__MATERIAL ZUR ÜBUNG__
_ _ _ _ _

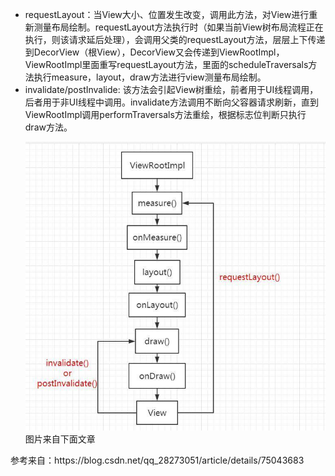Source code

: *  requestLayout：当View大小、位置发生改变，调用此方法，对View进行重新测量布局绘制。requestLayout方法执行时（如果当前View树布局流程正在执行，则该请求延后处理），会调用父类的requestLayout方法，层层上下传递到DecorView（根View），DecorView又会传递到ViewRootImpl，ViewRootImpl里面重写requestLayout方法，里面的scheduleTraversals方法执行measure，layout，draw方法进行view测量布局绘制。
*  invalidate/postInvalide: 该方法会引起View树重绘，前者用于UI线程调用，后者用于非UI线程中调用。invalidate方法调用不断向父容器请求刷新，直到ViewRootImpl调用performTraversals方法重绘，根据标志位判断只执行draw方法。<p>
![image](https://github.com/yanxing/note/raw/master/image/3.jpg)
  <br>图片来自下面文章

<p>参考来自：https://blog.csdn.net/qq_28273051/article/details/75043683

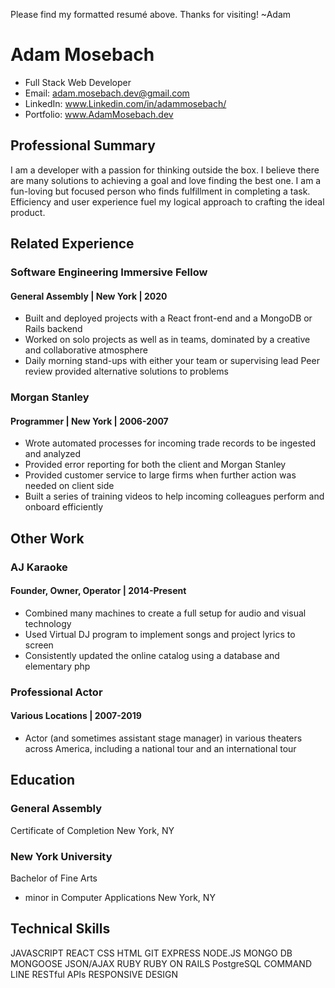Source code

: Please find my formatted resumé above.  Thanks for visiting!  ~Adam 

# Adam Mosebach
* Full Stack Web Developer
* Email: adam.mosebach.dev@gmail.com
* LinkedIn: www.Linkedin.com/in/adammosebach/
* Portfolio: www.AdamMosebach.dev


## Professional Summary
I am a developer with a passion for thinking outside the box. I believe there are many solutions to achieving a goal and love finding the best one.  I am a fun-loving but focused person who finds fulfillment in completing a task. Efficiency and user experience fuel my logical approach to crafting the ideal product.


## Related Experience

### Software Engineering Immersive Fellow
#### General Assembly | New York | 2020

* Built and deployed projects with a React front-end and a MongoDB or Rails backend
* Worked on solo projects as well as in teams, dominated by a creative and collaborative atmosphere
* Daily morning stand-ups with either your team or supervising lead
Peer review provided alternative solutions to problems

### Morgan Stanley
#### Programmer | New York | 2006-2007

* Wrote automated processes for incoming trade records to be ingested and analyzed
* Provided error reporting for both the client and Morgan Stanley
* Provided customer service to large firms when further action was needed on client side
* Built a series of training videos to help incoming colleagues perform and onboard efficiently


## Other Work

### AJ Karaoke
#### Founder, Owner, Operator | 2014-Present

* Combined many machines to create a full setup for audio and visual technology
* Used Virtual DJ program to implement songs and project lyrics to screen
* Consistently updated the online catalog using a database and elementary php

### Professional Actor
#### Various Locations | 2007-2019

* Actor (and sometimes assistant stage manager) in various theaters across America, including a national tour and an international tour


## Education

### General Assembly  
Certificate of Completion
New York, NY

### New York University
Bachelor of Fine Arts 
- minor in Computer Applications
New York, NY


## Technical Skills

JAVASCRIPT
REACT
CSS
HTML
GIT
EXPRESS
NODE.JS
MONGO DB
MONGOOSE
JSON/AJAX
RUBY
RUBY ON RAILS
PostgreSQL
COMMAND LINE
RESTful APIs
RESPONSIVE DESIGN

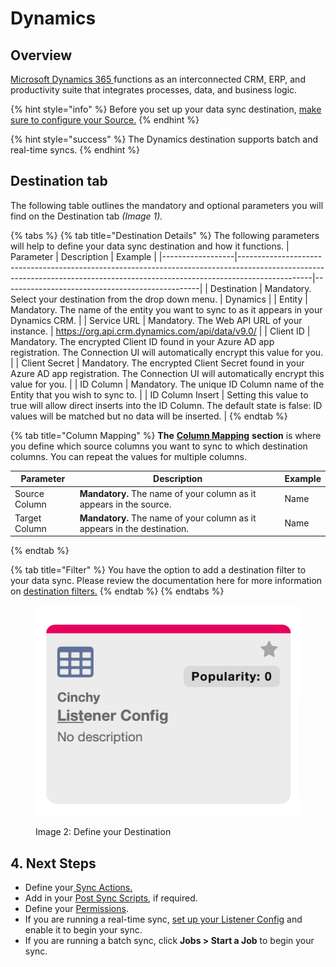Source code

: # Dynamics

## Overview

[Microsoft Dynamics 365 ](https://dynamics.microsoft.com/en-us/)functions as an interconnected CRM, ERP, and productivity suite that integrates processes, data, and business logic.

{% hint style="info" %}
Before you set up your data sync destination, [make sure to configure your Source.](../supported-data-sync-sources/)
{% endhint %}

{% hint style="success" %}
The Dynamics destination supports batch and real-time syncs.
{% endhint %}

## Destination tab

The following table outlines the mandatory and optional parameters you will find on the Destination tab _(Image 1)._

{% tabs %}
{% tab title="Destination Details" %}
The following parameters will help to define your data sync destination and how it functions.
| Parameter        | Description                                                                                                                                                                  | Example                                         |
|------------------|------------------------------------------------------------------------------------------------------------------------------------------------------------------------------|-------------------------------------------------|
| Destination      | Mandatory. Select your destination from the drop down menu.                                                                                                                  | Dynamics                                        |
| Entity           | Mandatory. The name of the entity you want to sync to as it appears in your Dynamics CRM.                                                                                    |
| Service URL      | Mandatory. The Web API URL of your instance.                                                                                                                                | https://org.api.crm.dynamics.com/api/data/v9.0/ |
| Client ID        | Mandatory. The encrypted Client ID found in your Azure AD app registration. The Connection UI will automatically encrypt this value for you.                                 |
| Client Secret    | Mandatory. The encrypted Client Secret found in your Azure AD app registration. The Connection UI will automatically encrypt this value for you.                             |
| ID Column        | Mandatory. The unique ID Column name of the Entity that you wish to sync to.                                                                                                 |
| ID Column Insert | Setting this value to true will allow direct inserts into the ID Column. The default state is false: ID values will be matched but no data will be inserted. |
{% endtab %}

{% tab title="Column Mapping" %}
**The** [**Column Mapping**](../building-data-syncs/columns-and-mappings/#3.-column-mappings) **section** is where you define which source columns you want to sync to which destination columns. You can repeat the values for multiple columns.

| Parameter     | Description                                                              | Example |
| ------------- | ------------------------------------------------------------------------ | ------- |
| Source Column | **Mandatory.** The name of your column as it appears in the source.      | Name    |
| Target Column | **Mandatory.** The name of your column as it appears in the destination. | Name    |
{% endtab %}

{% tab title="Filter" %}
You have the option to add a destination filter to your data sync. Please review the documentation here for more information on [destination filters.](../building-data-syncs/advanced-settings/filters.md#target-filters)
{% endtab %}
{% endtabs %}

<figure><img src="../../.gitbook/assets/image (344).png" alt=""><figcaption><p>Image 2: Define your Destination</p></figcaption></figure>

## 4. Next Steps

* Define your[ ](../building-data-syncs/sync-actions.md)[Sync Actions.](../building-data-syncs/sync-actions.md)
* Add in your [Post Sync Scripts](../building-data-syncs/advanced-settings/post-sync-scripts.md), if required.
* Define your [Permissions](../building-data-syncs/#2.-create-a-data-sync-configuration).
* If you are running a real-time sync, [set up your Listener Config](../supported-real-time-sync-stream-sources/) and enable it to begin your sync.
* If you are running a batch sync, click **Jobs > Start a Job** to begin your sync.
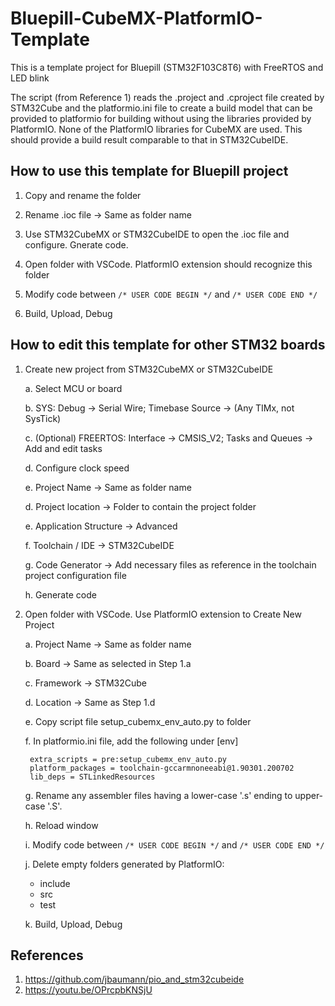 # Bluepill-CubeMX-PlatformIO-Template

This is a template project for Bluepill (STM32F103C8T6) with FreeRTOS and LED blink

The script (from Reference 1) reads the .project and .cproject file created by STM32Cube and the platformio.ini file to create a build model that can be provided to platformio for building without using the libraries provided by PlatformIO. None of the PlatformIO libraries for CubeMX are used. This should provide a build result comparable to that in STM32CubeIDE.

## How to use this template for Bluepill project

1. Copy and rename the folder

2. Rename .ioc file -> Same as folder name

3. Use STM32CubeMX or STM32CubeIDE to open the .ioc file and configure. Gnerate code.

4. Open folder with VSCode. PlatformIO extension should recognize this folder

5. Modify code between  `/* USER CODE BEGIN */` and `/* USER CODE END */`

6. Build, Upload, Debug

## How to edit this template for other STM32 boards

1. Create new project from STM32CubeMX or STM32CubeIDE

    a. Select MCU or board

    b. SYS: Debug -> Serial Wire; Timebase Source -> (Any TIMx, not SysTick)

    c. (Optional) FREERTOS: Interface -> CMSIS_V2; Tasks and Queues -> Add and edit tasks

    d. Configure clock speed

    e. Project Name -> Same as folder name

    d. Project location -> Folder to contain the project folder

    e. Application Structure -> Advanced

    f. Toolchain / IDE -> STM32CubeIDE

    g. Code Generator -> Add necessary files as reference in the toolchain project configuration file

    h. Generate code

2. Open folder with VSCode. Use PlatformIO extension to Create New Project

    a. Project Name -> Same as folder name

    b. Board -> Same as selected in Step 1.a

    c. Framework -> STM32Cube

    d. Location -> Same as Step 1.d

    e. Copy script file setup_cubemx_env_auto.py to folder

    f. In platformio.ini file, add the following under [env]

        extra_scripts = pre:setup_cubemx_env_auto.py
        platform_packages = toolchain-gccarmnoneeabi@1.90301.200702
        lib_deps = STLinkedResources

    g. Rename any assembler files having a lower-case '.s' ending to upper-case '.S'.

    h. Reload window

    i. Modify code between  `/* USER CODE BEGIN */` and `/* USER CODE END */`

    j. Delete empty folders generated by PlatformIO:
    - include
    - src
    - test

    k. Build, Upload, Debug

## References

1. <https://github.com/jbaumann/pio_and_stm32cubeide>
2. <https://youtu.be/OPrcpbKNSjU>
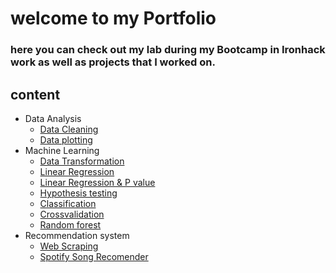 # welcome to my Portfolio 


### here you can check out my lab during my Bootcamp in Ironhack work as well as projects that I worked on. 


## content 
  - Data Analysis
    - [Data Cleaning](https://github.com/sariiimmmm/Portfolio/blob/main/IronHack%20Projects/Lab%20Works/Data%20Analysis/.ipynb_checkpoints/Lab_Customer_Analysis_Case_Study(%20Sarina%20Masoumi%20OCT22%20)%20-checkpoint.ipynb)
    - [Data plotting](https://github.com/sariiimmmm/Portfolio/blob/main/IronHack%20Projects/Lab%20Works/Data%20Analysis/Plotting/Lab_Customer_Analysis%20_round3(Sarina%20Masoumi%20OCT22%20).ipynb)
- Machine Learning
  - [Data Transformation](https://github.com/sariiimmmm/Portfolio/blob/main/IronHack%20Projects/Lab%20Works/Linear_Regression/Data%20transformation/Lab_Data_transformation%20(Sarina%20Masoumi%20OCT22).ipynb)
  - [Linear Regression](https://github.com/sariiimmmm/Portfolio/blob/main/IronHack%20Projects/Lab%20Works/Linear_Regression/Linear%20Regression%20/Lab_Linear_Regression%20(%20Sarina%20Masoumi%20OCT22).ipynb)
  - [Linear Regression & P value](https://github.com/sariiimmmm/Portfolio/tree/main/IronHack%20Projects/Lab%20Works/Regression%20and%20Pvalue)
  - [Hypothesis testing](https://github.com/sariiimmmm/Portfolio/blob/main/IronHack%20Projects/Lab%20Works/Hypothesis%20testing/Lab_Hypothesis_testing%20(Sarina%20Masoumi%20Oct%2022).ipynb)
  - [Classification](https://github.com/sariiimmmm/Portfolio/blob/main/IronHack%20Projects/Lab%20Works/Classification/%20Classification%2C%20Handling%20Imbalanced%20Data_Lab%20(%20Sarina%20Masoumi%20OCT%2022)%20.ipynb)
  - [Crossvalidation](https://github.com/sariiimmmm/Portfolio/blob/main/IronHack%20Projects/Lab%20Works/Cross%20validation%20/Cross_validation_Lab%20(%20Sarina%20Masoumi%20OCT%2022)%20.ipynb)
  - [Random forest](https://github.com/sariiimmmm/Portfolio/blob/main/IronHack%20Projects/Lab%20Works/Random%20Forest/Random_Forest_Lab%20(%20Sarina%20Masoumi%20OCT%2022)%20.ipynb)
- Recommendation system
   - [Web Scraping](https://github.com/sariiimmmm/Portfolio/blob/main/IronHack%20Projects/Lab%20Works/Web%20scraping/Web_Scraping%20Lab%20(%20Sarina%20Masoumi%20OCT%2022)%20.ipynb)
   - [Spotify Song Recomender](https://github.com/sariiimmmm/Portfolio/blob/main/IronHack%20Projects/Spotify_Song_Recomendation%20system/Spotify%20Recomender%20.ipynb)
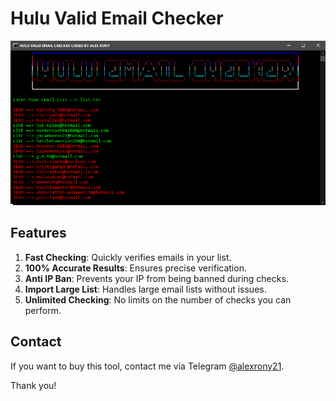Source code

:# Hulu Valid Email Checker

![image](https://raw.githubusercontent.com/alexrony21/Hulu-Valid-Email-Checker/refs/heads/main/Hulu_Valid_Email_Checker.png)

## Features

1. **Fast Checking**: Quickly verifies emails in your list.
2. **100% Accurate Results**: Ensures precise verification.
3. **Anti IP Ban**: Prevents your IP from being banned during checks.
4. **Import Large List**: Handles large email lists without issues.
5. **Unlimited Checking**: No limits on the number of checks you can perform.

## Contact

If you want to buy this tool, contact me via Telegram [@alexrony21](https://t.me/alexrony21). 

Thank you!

_ _ _ _ _

__ZIEL DER ÜBUNG__
Aktualisiere den Abschnitt vom Anfang des Materials bis einschließlich der Zeile mit „#### Programmer | New York | 2006-2007“, indem du überall „New York“ durch „Boston“ ersetzt und sonst nichts veränderst. Gib nur diesen Abschnitt ohne die Bilder wieder.

__DEINE LÖSUNG__
Source code

: *  requestLayout：当View大小、位置发生改变，调用此方法，对View进行重新测量布局绘制。requestLayout方法执行时（如果当前View树布局流程正在执行，则该请求延后处理），会调用父类的requestLayout方法，层层上下传递到DecorView（根View），DecorView又会传递到ViewRootImpl，ViewRootImpl里面重写requestLayout方法，里面的scheduleTraversals方法执行measure，layout，draw方法进行view测量布局绘制。
*  invalidate/postInvalide: 该方法会引起View树重绘，前者用于UI线程调用，后者用于非UI线程中调用。invalidate方法调用不断向父容器请求刷新，直到ViewRootImpl调用performTraversals方法重绘，根据标志位判断只执行draw方法。<p>
![image](https://github.com/yanxing/note/raw/master/image/3.jpg)
  <br>图片来自下面文章

<p>参考来自：https://blog.csdn.net/qq_28273051/article/details/75043683

Source code

: Please find my formatted resumé above.  Thanks for visiting!  ~Adam 

# Adam Mosebach
* Full Stack Web Developer
* Email: adam.mosebach.dev@gmail.com
* LinkedIn: www.Linkedin.com/in/adammosebach/
* Portfolio: www.AdamMosebach.dev


## Professional Summary
I am a developer with a passion for thinking outside the box. I believe there are many solutions to achieving a goal and love finding the best one.  I am a fun-loving but focused person who finds fulfillment in completing a task. Efficiency and user experience fuel my logical approach to crafting the ideal product.


## Related Experience

### Software Engineering Immersive Fellow
#### General Assembly | Boston | 2020

* Built and deployed projects with a React front-end and a MongoDB or Rails backend
* Worked on solo projects as well as in teams, dominated by a creative and collaborative atmosphere
* Daily morning stand-ups with either your team or supervising lead
Peer review provided alternative solutions to problems

### Morgan Stanley
#### Programmer | Boston | 2006-2007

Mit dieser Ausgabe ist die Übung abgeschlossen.